Ohio House votes to override DeWine’s veto on transgender bill

COLUMBUS, Ohio – The Ohio House voted Wednesday to override Gov. Mike DeWine’s veto on a bill that would dually ban minors from gender-affirming care and transgender girls and women from playing on female sports teams in K-12 and college.

The Republican-dominated House overrode the veto of House Bill 68 with the required 60% supermajority: 65 to 28, mostly along party lines.

HB 68 now heads back to the Ohio Senate, where the veto override also needs at least 60% of the vote. The next Senate session is scheduled for Jan. 24. Ohio Senate President Matt Huffman has indicated that he also favors an override.

DeWine, a Republican like most of the members of the legislature, said he vetoed the bill after talking to families and medical experts who provide gender-affirming care. He concluded that health care decisions for a child experiencing gender dysphoria are difficult and should be made by parents in consultation with medical experts, and not by government. Families told him that without access to puberty suppressants and hormones, he said, their children wouldn’t be alive today.

On the floor, the debate was animated, with applause, shouts and booing at some points. After the vote, people in the gallery yelled, “Shame,” several times. One person called the legislature murderers.

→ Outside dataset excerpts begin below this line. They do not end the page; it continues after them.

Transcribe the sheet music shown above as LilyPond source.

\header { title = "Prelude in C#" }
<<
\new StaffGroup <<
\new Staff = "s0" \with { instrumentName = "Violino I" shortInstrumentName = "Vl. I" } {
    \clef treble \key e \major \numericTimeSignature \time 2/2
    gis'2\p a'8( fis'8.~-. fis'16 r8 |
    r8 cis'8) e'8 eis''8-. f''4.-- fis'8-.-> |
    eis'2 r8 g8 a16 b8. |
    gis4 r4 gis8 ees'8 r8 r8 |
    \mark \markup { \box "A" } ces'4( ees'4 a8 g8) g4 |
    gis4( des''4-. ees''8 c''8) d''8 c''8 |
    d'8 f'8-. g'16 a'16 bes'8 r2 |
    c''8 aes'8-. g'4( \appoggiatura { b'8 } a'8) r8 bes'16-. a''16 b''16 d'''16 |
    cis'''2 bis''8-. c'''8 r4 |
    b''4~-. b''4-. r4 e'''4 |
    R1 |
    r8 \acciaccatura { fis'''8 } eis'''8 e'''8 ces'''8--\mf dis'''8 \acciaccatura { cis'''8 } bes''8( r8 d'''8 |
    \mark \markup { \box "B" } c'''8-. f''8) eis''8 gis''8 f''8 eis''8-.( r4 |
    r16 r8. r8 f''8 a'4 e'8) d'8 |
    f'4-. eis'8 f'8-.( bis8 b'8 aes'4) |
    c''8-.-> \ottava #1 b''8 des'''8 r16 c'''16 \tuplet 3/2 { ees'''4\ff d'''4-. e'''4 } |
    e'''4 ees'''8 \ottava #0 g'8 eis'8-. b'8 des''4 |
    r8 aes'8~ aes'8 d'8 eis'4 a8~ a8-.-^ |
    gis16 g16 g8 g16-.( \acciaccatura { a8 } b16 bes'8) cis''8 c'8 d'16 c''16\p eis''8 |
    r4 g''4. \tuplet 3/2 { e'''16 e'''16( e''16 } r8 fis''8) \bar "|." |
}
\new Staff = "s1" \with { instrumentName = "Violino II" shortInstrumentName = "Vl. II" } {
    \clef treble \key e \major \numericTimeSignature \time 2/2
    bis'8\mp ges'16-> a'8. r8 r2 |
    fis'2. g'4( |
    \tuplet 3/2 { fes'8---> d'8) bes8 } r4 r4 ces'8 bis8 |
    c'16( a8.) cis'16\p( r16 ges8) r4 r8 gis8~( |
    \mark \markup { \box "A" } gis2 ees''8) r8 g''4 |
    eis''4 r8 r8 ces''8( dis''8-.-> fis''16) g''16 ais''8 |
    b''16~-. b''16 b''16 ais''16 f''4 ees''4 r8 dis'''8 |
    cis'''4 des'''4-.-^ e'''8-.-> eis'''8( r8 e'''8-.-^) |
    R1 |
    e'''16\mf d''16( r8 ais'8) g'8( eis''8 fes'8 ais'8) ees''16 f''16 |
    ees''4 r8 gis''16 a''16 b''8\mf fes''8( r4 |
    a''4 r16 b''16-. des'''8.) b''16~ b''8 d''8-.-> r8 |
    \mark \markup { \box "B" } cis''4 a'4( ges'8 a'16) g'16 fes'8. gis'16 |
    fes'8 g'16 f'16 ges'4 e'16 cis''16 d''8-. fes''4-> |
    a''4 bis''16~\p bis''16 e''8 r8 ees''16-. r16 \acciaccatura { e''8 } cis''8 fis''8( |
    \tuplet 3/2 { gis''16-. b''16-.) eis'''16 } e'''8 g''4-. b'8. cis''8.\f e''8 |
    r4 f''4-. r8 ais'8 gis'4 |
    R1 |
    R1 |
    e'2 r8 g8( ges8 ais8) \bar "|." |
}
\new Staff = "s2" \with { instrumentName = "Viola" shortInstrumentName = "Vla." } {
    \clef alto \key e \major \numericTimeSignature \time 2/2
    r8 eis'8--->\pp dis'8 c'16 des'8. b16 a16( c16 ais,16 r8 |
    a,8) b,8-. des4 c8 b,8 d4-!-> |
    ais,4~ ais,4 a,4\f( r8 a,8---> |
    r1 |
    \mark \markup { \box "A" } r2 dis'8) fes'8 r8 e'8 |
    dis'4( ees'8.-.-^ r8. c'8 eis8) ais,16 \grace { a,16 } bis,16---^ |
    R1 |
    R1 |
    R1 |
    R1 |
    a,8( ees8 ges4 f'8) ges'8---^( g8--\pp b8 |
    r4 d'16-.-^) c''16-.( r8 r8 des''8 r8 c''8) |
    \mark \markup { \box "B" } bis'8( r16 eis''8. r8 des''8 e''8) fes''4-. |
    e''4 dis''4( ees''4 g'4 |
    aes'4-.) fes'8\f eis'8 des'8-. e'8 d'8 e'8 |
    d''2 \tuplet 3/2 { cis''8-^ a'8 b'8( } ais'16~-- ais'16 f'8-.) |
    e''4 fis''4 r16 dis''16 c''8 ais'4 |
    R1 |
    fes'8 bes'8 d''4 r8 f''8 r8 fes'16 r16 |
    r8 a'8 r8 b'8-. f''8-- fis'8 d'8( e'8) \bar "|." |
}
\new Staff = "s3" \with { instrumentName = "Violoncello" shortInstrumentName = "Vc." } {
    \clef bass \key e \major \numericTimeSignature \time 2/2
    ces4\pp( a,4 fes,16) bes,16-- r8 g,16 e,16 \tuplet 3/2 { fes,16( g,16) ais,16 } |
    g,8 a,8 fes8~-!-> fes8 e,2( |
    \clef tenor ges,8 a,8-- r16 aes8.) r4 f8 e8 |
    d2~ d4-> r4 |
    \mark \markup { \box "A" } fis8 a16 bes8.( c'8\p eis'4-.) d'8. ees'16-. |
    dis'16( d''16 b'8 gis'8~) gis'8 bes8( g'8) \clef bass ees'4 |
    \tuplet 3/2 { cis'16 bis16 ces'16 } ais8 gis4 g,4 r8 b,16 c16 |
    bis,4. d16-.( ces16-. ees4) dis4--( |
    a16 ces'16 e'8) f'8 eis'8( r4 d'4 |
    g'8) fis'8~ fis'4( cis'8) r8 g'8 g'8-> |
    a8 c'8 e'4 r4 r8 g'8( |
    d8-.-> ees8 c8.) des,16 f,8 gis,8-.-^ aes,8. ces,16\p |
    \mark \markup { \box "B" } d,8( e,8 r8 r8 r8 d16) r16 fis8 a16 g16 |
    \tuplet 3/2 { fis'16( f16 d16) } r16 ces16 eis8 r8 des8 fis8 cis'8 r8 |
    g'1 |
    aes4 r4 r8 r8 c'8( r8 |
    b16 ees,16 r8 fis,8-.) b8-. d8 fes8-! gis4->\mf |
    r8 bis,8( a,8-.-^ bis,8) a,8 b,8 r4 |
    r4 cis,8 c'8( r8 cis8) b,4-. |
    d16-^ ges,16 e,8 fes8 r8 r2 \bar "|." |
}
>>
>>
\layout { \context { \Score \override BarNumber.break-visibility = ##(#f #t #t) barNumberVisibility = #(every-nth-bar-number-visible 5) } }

State Rep. Gary Click, a Sandusky County Republican who is the bill’s sponsor, believes that the distribution of hormones and puberty suppressants to children is reckless and harmful.

Click credited DeWine for last week’s emergency order that prohibits children with gender dysphoria from getting gender-affirming surgeries. Very few of those surgeries are performed in Ohio and across the country on minors, according to Ohio’s children’s hospitals, many of which run gender clinics.

Click said that he doesn’t doubt the sincerity or hearts of families that seek gender-affirming care for their children. But he also heard people say they detransitioned, and what they once thought was gender dysphoria was other mental health issues.

“We cannot continue falling into the trap of allowing children to self-diagnose,” he said.

Click also said that children’s hospitals are too quick to push children to receive gender-affirming care.

“Why in the world do we live in a society that says to our children that you need to have a scalpel and hormones to be your authentic self?” he said. “That is hurtful and harmful. That is horrible.”

Rep. Jena Powell, a Darke County Republican who sponsored a standalone sports ban bill (that bill was merged into HB 68 in June), said that the sports ban is needed because transgender girls and women are physically stronger and have other biological advantages. They’re taking championships, scholarships and other opportunities from other girls and women.

“We want everyone in the state of Ohio to compete fair and to accomplish this we must protect the integrity of women’s sports,” Powell said. “The reason we have women’s sports divisions is because males will always have physical and biological advances.”

If the Senate joins the House in the veto override, Ohio will become the 24th state since 2020 to enact a sports ban and the 23rd state to enact a minor medical care ban.

Less than 1% of Ohio’s population is transgender, according to estimates. Fewer than 15 transgender students a year have used the Ohio High School Athletic Association’s policy for trans girls asking to play on female teams, which requires them to demonstrate they’ve been taking hormones for at least a year or show by way of sound medical evidence they don’t possess any physical or physiological advances over genetic females in bone structure, muscle mass and testosterone.

Despite such low numbers of transgender people, Republicans have found the issue resonates with voters – especially as candidates enter the 2024 election season. Public polling has shown most Ohioans and Americans support Republicans’ positions on these issues, although transgender advocates believe views are fast shifting.

Democrats and groups that advocate for transgender Ohioans described the veto as devastating.

Rep. Beth Liston, a Columbus-area Democrat who works as a physician outside the legislature, including with transgender children, said that evidence-based, gender-affirming care is necessary for all children. She apologized to the transgender community, but noted that Ohioans in November voted to enshrine abortion rights, which shows people are increasingly standing up for their health care rights.

“There is some hope,” she said. “Over the last several months, we have seen the power of activism at the ballot box. People have seen through misinformation and messaging to stand up.”

Moments after the vote the ACLU of Ohio released a statement criticizing the House.

“We are extremely disappointed that the Ohio House continued their crusade against transgender youth and their families by returning early for an emergency session to override the Governor’s veto on HB 68,” it said. “This state-sponsored vendetta against some of Ohio’s most vulnerable young people is beyond cruel.”